I spoke at length to hand cycle legend and Paralympic Gold Medallist Walter Albinger at the dinner laid on for us by the organisers and came away reassured that I was on the right path and just required more years of training. Competing in Europe means I get to talk to many hand cyclists, discuss equipment modifications and learn lots from my fellow competitors, who push me to do better.
So I faced the RR with renewed enthusiasm and rode positively despite being unable to draft the faster girls. The hill was more a mental problem than physical, as there were 9 laps to do, but I was relieved to hear the bell after 1 hour, having tackled it 7 times already. I came away with two 3rd places-and a bouquet of sunflowers.
I met Chris Furber, former Para-cycling Lead Coach at British Cycling’s base in Manchester, after making a tentative application to the BC Talent Squad over the winter. The meeting was fruitful and informative and got exciting when I bumped into Jody Cundy in the corridor under the Velodrome. I was a little star struck, and it was lovely of Chris to introduce us.
I travelled to Rossenau in France for the first Para-cycling race of the European Handcycle Circuit (EHC) early in March, where Chis would watch me race and see if I could possibly be funded for the UCI World Cup in Sergovia in June, depending on my performance.
The weather on race day was appalling, with the temperature barely above freezing and steady rain. I find it hard to race in the cold as it has such an adverse affect on my tone and spasticity and I have problems with temperature control. I couldn’t stop the violent shivering on the start line despite a warm-up lap.

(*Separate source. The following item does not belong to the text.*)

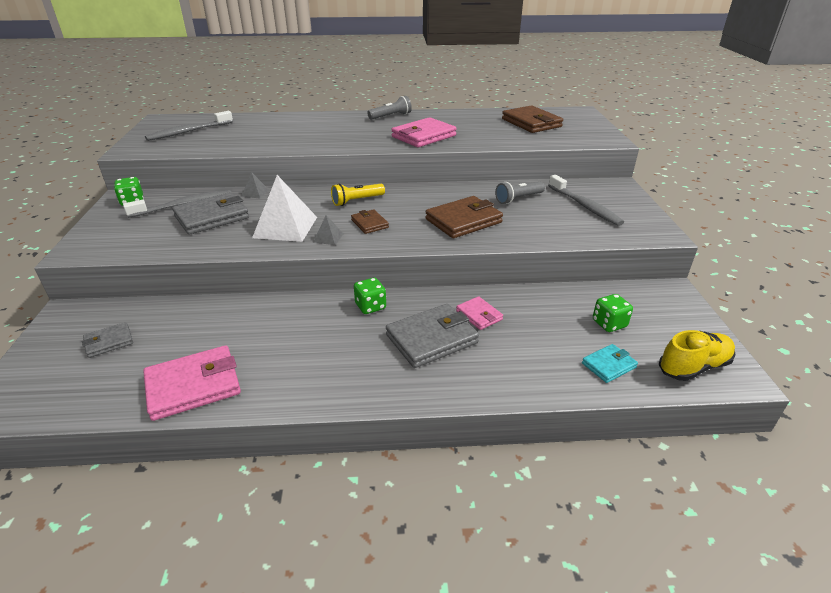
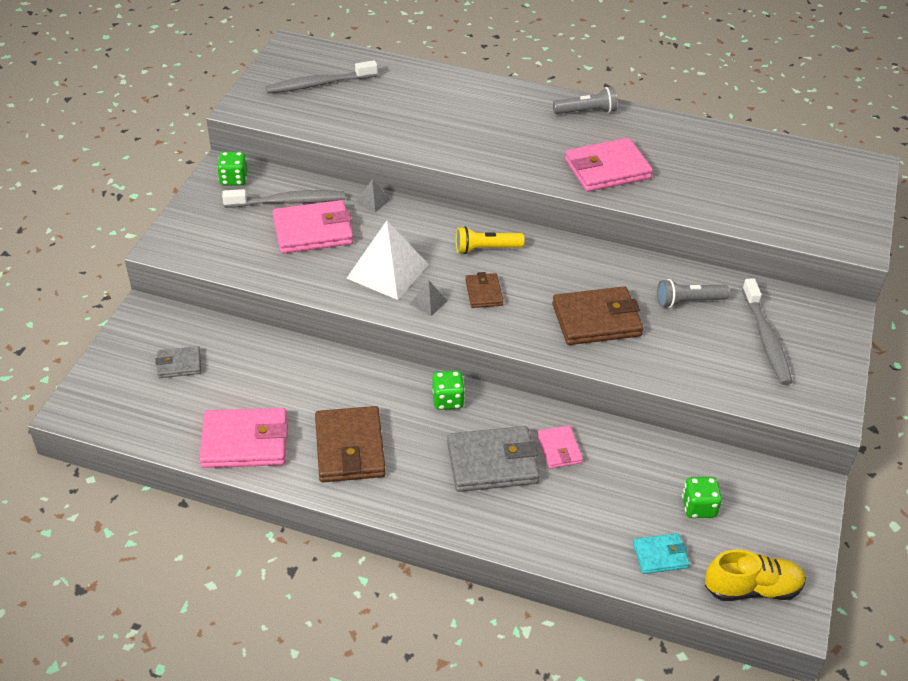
camera: 20 degrees right, 10 degrees up
(212, 217) = (313, 231): grey wallet -> pink wallet
(531, 123) = (774, 176): brown wallet -> brown wallet (349, 448)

Chris Peterson from Top End was watching the race, having become a major sponsor of the EHC series of races in 2013. He had pointed me out to a colleague before the race “Watch this girl, this should be a good race”.
I pushed down hard on the cranks in a heavy gear, wanting to keep with Rachel Morris who had told me to stick behind her to draft for the race. There was a loud noise and my seat back collapsed underneath me as soon as I set off, rendering me unable to either see over the cranks or reach to pedal. I coasted to a halt barely 50m from the start line and instantly knew my race was over before I’d even started.
Some Marshalls and spectators ran over to help, but without allan keys to fix the seat brackets, there was nothing they could do. A mechanical on the first race of the year and my first ever DNF was not how I had hoped to start my racing season.